Canal Zone , also Called Panama Canal Zone , a historical administrative unit in Panama, over the United States exercised jurisdictional rights from 1903 to 1979. It was a 16 km wide strip of land along the Panama Canal , stretching from the Atlantic to to Panama Canal extended the Pacific and bisecting the Isthmus of Panama . It covered 1,432 square kilometers, about a third of which was water (mainly Gatun Lake). The Canal Zone had two administrative divisions that districts Balboa (Pacific) and Cristobal (Atlantic). Balboa Heights was the administrative seat of both the Canal Zone government and the Panama Canal Company.

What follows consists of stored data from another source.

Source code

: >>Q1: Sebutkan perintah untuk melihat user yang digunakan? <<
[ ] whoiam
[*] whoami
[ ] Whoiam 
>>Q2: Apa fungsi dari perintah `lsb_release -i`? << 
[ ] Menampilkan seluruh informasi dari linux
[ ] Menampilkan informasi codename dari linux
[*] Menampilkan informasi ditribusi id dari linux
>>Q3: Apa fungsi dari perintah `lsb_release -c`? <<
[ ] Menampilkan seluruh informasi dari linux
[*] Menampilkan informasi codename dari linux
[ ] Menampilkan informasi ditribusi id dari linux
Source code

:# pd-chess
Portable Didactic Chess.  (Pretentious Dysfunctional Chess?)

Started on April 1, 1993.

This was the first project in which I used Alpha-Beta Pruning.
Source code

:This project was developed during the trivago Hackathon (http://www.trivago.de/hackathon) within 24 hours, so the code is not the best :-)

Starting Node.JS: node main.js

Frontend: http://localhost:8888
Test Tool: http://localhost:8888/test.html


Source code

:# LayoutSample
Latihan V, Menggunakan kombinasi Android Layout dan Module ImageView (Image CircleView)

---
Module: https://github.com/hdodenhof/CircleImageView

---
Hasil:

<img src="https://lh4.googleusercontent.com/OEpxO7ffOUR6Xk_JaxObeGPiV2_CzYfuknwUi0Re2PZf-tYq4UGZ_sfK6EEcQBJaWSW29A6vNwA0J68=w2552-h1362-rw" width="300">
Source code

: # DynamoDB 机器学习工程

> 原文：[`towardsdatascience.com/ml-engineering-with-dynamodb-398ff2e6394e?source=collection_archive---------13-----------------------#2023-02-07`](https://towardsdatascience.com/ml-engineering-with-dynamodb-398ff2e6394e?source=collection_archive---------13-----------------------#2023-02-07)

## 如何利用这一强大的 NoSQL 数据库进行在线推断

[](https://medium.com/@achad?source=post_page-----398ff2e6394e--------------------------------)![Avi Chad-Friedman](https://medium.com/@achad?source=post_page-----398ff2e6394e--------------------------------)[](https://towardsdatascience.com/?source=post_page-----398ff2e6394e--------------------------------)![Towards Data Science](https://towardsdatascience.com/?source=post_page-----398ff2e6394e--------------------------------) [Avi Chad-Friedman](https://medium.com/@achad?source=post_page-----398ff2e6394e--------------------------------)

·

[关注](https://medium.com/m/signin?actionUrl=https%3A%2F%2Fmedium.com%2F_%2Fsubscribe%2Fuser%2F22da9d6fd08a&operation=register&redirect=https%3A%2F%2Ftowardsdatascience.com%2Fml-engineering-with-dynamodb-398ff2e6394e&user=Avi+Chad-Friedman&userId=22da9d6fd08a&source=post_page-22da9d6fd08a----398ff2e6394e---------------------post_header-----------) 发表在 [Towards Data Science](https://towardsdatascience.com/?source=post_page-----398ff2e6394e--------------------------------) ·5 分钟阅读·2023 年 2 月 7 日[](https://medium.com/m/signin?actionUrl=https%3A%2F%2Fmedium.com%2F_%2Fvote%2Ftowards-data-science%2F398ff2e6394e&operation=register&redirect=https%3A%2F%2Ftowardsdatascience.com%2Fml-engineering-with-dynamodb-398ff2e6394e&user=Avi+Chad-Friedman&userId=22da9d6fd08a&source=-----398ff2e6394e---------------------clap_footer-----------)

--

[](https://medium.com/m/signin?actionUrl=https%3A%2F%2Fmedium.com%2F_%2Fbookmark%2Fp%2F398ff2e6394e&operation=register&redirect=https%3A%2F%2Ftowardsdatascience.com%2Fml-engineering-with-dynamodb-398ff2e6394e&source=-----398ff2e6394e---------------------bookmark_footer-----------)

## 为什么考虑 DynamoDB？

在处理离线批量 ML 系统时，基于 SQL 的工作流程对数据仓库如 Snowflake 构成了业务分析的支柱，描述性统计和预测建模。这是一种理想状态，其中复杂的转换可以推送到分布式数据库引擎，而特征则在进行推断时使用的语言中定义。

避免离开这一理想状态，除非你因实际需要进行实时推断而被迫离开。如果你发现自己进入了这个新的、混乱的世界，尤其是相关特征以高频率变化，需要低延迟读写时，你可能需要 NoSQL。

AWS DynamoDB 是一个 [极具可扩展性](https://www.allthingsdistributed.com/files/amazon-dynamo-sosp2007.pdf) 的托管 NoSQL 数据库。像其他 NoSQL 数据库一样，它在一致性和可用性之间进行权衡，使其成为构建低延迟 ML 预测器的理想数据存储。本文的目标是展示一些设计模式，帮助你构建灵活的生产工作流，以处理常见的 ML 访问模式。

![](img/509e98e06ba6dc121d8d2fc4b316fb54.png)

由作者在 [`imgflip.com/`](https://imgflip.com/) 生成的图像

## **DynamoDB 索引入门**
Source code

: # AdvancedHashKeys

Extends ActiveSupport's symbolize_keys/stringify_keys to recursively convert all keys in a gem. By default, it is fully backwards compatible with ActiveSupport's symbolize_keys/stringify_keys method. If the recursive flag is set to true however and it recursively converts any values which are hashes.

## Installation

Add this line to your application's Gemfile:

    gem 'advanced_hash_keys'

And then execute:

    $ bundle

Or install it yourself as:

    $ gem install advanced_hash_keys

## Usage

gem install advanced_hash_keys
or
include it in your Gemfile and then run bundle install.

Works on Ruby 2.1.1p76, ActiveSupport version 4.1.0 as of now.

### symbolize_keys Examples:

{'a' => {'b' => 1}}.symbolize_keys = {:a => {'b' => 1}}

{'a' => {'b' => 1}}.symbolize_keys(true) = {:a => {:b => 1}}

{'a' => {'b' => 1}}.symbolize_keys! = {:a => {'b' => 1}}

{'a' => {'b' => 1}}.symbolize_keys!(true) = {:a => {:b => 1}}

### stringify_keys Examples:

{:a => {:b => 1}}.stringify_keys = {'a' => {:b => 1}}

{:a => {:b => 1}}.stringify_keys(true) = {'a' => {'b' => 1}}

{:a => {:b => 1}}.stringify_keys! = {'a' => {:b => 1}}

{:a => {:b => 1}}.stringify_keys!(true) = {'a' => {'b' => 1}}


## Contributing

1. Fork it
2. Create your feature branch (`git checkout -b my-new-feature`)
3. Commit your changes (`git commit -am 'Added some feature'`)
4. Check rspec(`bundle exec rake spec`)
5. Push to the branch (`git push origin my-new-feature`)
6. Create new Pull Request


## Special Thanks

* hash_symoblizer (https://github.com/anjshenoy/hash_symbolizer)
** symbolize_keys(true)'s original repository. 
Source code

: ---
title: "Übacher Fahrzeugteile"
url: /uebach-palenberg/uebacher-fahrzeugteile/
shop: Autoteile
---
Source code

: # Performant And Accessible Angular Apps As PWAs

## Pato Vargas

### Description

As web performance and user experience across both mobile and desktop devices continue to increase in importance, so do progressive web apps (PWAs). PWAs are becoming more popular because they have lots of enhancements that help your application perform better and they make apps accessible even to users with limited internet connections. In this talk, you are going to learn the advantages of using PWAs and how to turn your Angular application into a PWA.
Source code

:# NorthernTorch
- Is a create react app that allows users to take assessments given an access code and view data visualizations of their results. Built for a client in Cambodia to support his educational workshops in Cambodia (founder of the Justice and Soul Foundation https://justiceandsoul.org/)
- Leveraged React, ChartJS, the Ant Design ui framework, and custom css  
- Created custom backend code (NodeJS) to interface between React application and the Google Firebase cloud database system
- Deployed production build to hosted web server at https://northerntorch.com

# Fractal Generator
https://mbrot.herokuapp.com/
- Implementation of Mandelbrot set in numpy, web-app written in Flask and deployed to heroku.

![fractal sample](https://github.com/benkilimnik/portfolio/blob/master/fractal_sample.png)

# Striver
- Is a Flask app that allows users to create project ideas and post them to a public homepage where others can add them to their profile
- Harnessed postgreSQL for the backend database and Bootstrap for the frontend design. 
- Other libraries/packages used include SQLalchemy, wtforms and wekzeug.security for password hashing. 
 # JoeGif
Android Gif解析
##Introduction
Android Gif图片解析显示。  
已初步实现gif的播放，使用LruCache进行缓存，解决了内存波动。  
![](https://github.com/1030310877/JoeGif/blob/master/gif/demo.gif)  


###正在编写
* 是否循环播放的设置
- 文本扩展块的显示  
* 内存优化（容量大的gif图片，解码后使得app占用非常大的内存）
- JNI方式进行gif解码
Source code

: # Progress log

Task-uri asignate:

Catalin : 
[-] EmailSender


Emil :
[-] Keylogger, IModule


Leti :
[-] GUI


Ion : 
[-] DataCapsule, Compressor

Read more about this topic Panama:Panama Canal and coastal ports ... The side of the channel that channel zone , was controlled by the United States. By treaties between the two countries in...The Canal Zone was created on May 4, 1904 ("Acquisition Day") under the terms of the Hay-Bunau-Varilla Treaty of 1903 by which Panama granted the United States the sole right to use the Canal and about 8 km of land on each side to operate and control. The canal was built between 1904 and 1914. In the 1951 reorganization, administration of the canal and adjacent land was entrusted to two closely related U.S. agencies, the Panama Canal Company (responsible for the operation of the canal itself) and the Canal Zone Government (responsible) for civilian rule in the zone ). The Governor of the Canal Zone, appointed by the President of the United States and overseen by the Secretary of the Army, was ex officio President and Director of the Panama Canal Company.
The zone was abolished on October 1, 1979 with the return of direct civilian control to Panama under a treaty signed in 1977. A joint US-Panamanian commission operated the canal until late 1999, when Panama took full control.